Monday, July 24, 2006

Reading minds...

Don't you sometimes wish that people could read your mind? That you didn't have to say, they just knew? I've been feeling like that for the last few days...hoping someone would notice that I needed to be asked. And then I realized how futile it is, especially across states or oceans or even vast tracts of Manhattan. But you know how you get caught up in being happy and not really acknowledging how you might feel? It's hard to snap out of it and ask for a hug.

Question: how long is 16 days? Too long? Or so short, it'll fly by? I'm hoping for the second. You don't need to know what I'm going on about -- just tell me it'll fly by. And my smile will reach my eyes again.

Friday, July 21, 2006

Prada and Gucci and Choos....oh my!

You know that thing people often say about the business world -- that everyone notices shoes and bags? I used to think it was a bunch of superficial crock and that while there would always be the brand-conscious who raise their eyebrows at anything less than Manolos (Devil Wears Prada, anyone?), most people didn't focus on your ability to accessorize. Well, I think I overestimated there. Because...ummm... it turns out, that's the first thing even I notice.

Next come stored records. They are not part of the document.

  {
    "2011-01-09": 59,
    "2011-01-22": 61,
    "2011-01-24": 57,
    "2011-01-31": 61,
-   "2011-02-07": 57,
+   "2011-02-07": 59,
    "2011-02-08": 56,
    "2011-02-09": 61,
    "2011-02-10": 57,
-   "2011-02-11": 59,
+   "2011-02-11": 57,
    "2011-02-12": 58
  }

I was at a conference this week of minority women who hold senior positions in Corporate America. Walking around the reception area, I could hardly get my eyes to move beyond their feet and hands -- Vuitton, Chanel, Fendi, D&G, Prada, Gucci, Armani, Hermes... name a designer and he/she was represented in full force. Bags and shoes. I didn't even notice the suits.

That's not to say everyone always judges you on brand. I'd assume that most employers would know that a young 20-something just beginning a career couldn't afford to arrive at an interview with an Hermes bag (that takes 6 months to get) hanging off her arm. It's just about presentation -- nice shoes and a nice bag, label or not -- just no scuffs.

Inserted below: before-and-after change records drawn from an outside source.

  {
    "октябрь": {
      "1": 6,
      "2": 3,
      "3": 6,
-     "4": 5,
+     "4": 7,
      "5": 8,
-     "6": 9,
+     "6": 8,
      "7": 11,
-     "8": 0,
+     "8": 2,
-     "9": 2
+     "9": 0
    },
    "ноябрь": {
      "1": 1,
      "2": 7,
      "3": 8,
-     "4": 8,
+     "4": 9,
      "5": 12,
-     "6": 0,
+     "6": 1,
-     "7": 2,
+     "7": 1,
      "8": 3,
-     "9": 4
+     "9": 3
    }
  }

I'm glad I'm not the sort of person who needs $700 shoes. But, man, is it fun to watch them walking around!

Saturday, July 15, 2006

My Walter Cronkite

I will always remember July 14th 2006 as the day Riz Khan gave me a hug. Sigh, happiness. And I don't mean just because he looks like he does and is charming and suave and uberintelligent (though, those things don't hurt!). But because he is one of the best, most important journalists of my lifetime. He is my Walter Cronkite -- and he knows it!

Sunday, July 09, 2006

Grace... and disgrace

There's a lot to be said about grace in sports. I've been pretty impressed through the World Cup. While there have been several little skirmishes, nothing utterly unpleasant happened -- until today. What was Zidane thinking??

It's so unbelievably disappointing. I've never liked Les Bleus, but Zidane was different... had so much respect for him. And I can't imagine what made him end his amazing career in such a disgraceful way. Honestly, what could Materazzi have possibly said that warranted that viscious headbutt? And no matter what he said, Zidane should know better than to lose his cool like that.

He showed grace in so many other situations this World Cup -- especially with Figo during the Portugal match (I was so disappointed they lost, but couldn't hate Zidane because I thought he was incredibly sportsman-like). So I don't get it. What happened to the grace?

After all, it is just a game. An amazing, passionate, all-consuming game. But still, just a game.

Tuesday, July 04, 2006

And then there was light...

I've finally discovered the thing that brings people together -- people of all ages, races, personalities, cliques, sexual orientation, gender... fireworks. Seriously. The display over the East River tonight was just spectacular. We all stood, mouths open wide, applauding, oohing and aahing (if I hadn't been so distracted by the pretty lights, I would have laughed at the heavily tattooed, muscle man who oohed right alongside the little girl in a stroller)... who would have thought a bunch of pretty multi-colored lights could keep your attention for a whole 1/2 hour. I felt like a little girl again. But, I think, no matter how old I am fireworks will always be just... mesmerizing.

Happy 4th of July. It's been quite a day.